▸ **What is being asked**: Locate each line in the material that contains the word "nuestros" and copy those lines in full.

(Stored records)
=-=-=-=-=

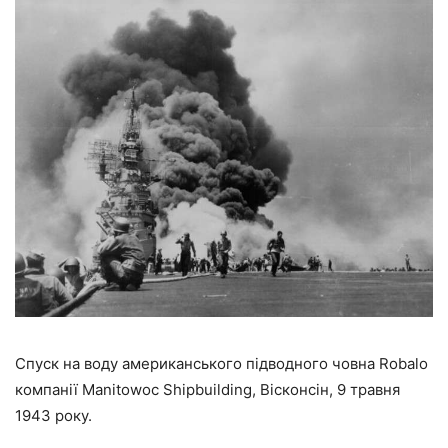
Спуск на воду американського підводного човна Robalo
компанії Manitowoc Shipbuilding, Вісконсін, 9 травня
1943 року.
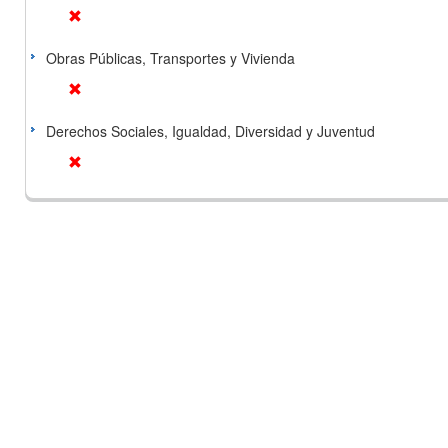
Obras Públicas, Transportes y Vivienda
Derechos Sociales, Igualdad, Diversidad y Juventud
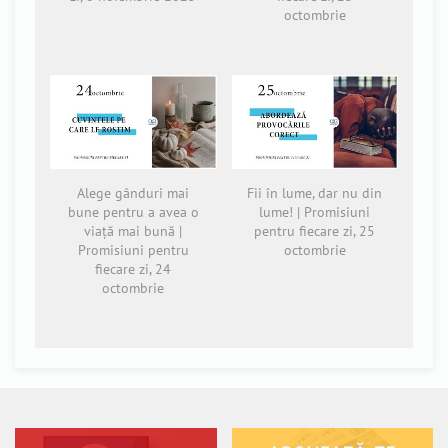
octombrie
Alege gânduri mai
Fii în lume, dar nu din
bune pentru a avea o
lume! | Promisiuni
viață mai bună |
pentru fiecare zi, 25
Promisiuni pentru
octombrie
fiecare zi, 24
octombrie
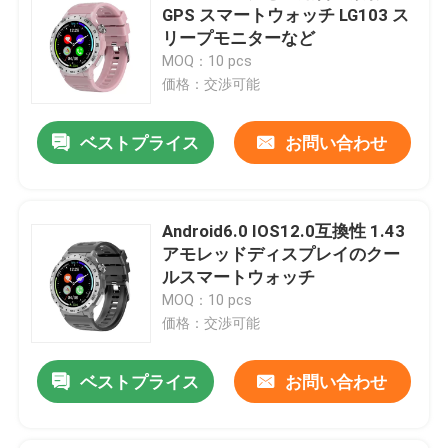
GPS スマートウォッチ LG103 ス
リープモニターなど
MOQ：10 pcs
価格：交渉可能
ベストプライス
お問い合わせ
Android6.0 IOS12.0互換性 1.43
アモレッドディスプレイのクー
ルスマートウォッチ
MOQ：10 pcs
価格：交渉可能
ベストプライス
お問い合わせ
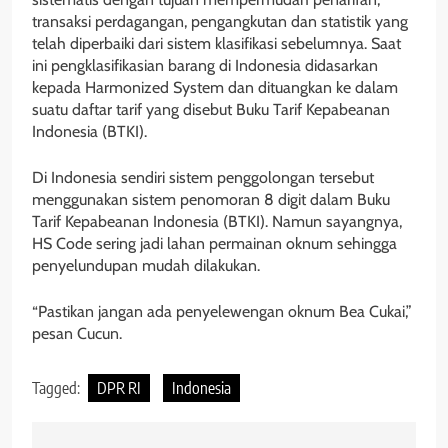
transaksi perdagangan, pengangkutan dan statistik yang
telah diperbaiki dari sistem klasifikasi sebelumnya. Saat
ini pengklasifikasian barang di Indonesia didasarkan
kepada Harmonized System dan dituangkan ke dalam
suatu daftar tarif yang disebut Buku Tarif Kepabeanan
Indonesia (BTKI).
Di Indonesia sendiri sistem penggolongan tersebut
menggunakan sistem penomoran 8 digit dalam Buku
Tarif Kepabeanan Indonesia (BTKI). Namun sayangnya,
HS Code sering jadi lahan permainan oknum sehingga
penyelundupan mudah dilakukan.
“Pastikan jangan ada penyelewengan oknum Bea Cukai,”
pesan Cucun.
Tagged:
DPR RI
Indonesia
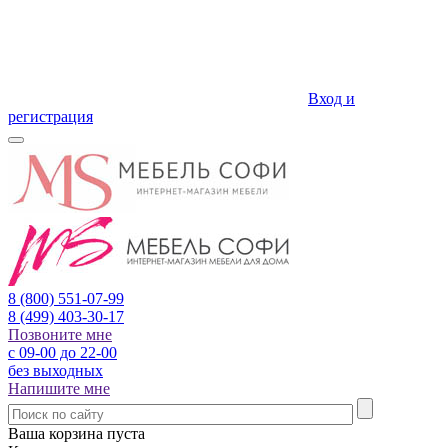
Вход и
регистрация
8 (800)
551-07-99
8 (499)
403-30-17
Позвоните мне
с 09-00 до 22-00
без выходных
Напишите мне
Ваша корзина пуста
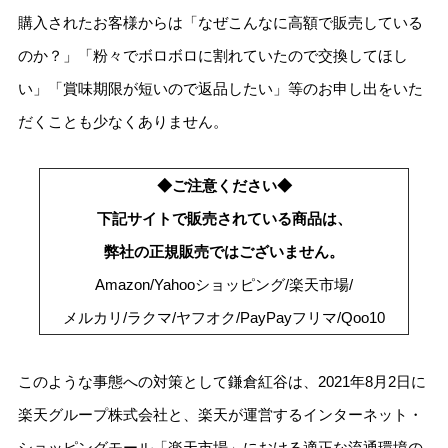
購入されたお客様からは「なぜこんなに高額で販売している
のか？」「粉々でボロボロに割れていたので交換してほし
い」「賞味期限が短いので返品したい」等のお申し出をいた
だくことも少なくありません。
◆ご注意ください◆
下記サイトで販売されている商品は、
弊社の正規販売ではございません。
Amazon/Yahooショッピング/楽天市場/
メルカリ/ラクマ/ヤフオク/PayPayフリマ/Qoo10
このような事態への対策として鎌倉紅谷は、2021年8月2日に
楽天グループ株式会社と、楽天が運営するインターネット・
ショッピングモール「楽天市場」における適正な流通環境の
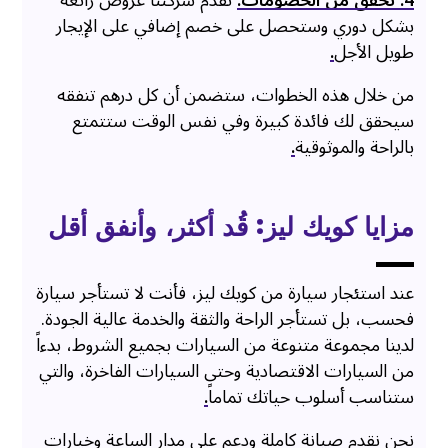
4. تحقق من الخصومات:
تقدم شركتنا عروض رائعة
بشكل دوري وستحصل على خصم إضافي على الإيجار
طويل الأجل
.
من خلال هذه الخطوات، ستضمن أن كل درهم تنفقه
سيحقق لك فائدة كبيرة وفي نفس الوقت ستتمتع
بالراحة والموثوقية
.
مزايا كويك ليز: قُد أكثر، وأنفق أقل
عند استئجار سيارة من كويك ليز، فأنت لا تستأجر سيارة
فحسب، بل تستأجر الراحة والثقة والخدمة عالية الجودة.
لدينا مجموعة متنوعة من السيارات بجميع الشروط، بدءاً
من السيارات الاقتصادية وحتى السيارات الفاخرة، والتي
ستناسب أسلوب حياتك تماماً
.
نحن نقدم صيانة كاملة ودعم على مدار الساعة وخيارات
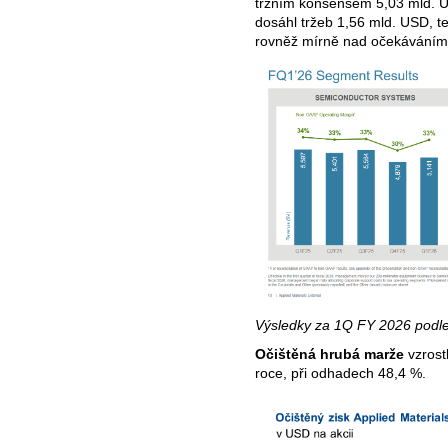
tržním konsensem 5,03 mld. 
dosáhl tržeb 1,56 mld. USD, t
rovněž mírně nad očekáváním 
Výsledky za 1Q FY 2026 podle 
Očištěná hrubá marže
vzrost
roce, při odhadech 48,4 %.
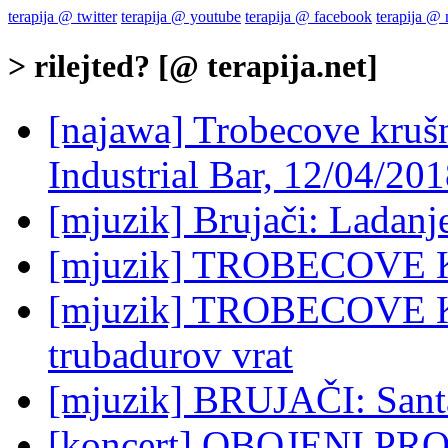
terapija @ twitter
terapija @ youtube
terapija @ facebook
terapija @
> rilejted? [@ terapija.net]
[najawa] Trobecove krušn
Industrial Bar, 12/04/20
[mjuzik] Brujači: Ladanj
[mjuzik] TROBECOVE K
[mjuzik] TROBECOVE 
trubadurov vrat
[mjuzik] BRUJAČI: Sant
[koncert] OBOJENI P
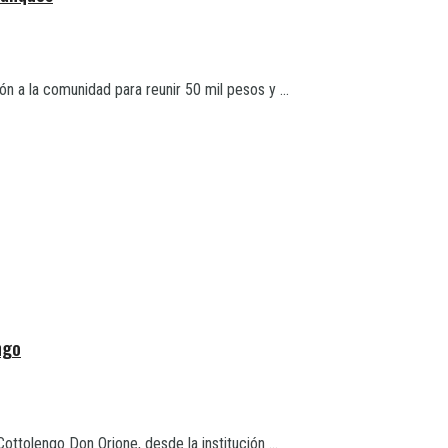
 a la comunidad para reunir 50 mil pesos y ...
ngo
ottolengo Don Orione, desde la institución ...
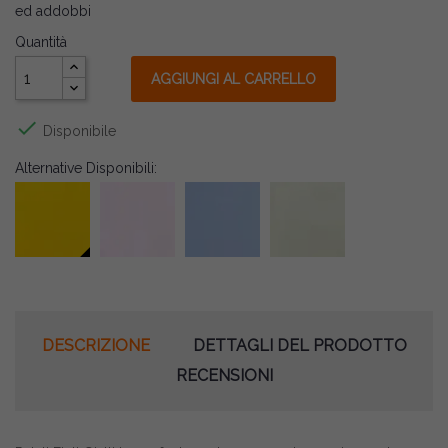
ed addobbi
Quantità
AGGIUNGI AL CARRELLO

Disponibile
Alternative Disponibili:
DESCRIZIONE
DETTAGLI DEL PRODOTTO
RECENSIONI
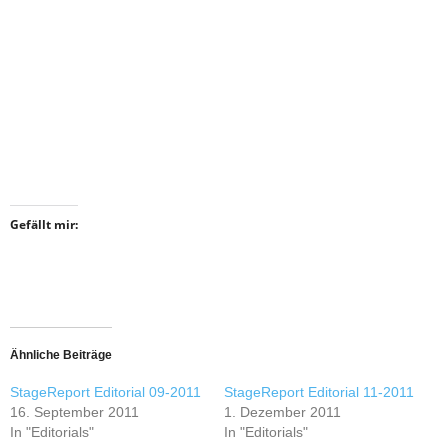
Gefällt mir:
Ähnliche Beiträge
StageReport Editorial 09-2011
StageReport Editorial 11-2011
16. September 2011
1. Dezember 2011
In "Editorials"
In "Editorials"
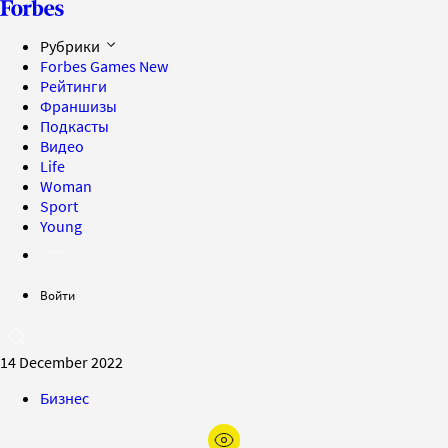
Рубрики
Forbes Games
New
Рейтинги
Франшизы
Подкасты
Видео
Life
Woman
Sport
Young
Войти
14 December 2022
Бизнес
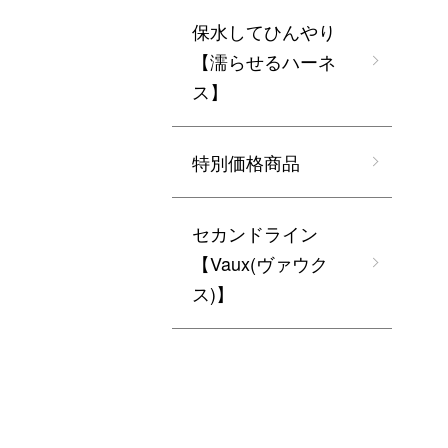
保水してひんやり
【濡らせるハーネ
ス】
特別価格商品
セカンドライン
【Vaux(ヴァウク
ス)】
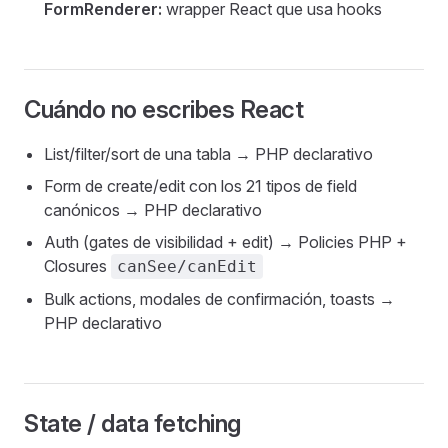
FormRenderer:
wrapper React que usa hooks
Cuándo
no
escribes React
List/filter/sort de una tabla → PHP declarativo
Form de create/edit con los 21 tipos de field
canónicos → PHP declarativo
Auth (gates de visibilidad + edit) → Policies PHP +
Closures
canSee/canEdit
Bulk actions, modales de confirmación, toasts →
PHP declarativo
State / data fetching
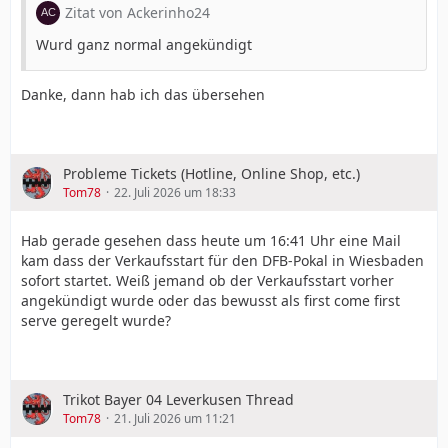
Zitat von Ackerinho24
Wurd ganz normal angekündigt
Danke, dann hab ich das übersehen
Probleme Tickets (Hotline, Online Shop, etc.)
Tom78
22. Juli 2026 um 18:33
Hab gerade gesehen dass heute um 16:41 Uhr eine Mail
kam dass der Verkaufsstart für den DFB-Pokal in Wiesbaden
sofort startet. Weiß jemand ob der Verkaufsstart vorher
angekündigt wurde oder das bewusst als first come first
serve geregelt wurde?
Trikot Bayer 04 Leverkusen Thread
Tom78
21. Juli 2026 um 11:21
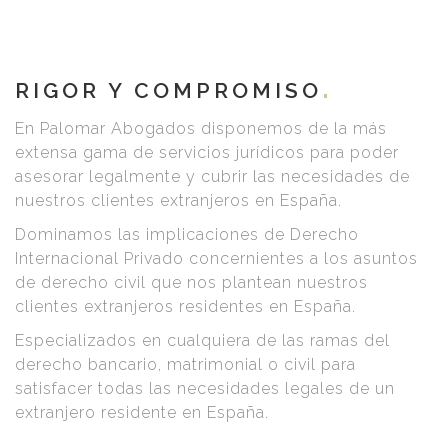
RIGOR Y COMPROMISO
En Palomar Abogados disponemos de la más
extensa gama de servicios jurídicos para poder
asesorar legalmente y cubrir las necesidades de
nuestros clientes extranjeros en España.
Dominamos las implicaciones de Derecho
Internacional Privado concernientes a los asuntos
de derecho civil que nos plantean nuestros
clientes extranjeros residentes en España.
Especializados en cualquiera de las ramas del
derecho bancario, matrimonial o civil para
satisfacer todas las necesidades legales de un
extranjero residente en España.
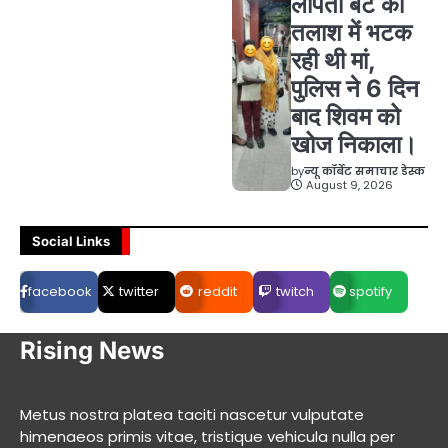
लापता बेटे की
तलाश में भटक
रही थी मां,
पुलिस ने 6 दिन
बाद शिवम को
खोज निकाला।
by
न्यू कॉर्बेट समाचार डेस्क
August 9, 2026
Social Links
facebook
twitter
reddit
twitch
spotify
Rising News
Metus nostra platea taciti nascetur vulputate
himenaeos primis vitae, tristique vehicula nulla per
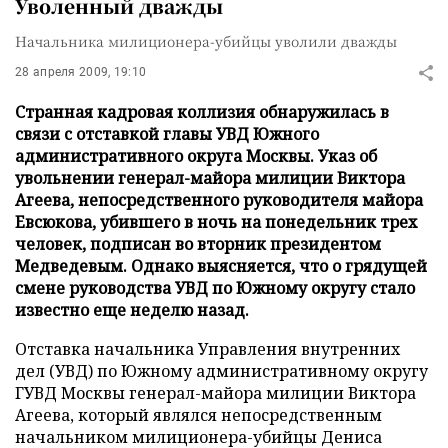
Уволенный дважды
Начальника милиционера-убийцы уволили дважды
28 апреля 2009, 19:10
Странная кадровая коллизия обнаружилась в
связи с отставкой главы УВД Южного
административного округа Москвы. Указ об
увольнении генерал-майора милиции Виктора
Агеева, непосредственного руководителя майора
Евсюкова, убившего в ночь на понедельник трех
человек, подписан во вторник президентом
Медведевым. Однако выясняется, что о грядущей
смене руководства УВД по Южному округу стало
известно еще неделю назад.
Отставка начальника Управления внутренних
дел (УВД) по Южному административному округу
ГУВД Москвы генерал-майора милиции Виктора
Агеева, который являлся непосредственным
начальником милиционера-убийцы Дениса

=-=-=-=-=

▸ **Exercise result**:
nuestros clientes extranjeros en España.
de derecho civil que nos plantean nuestros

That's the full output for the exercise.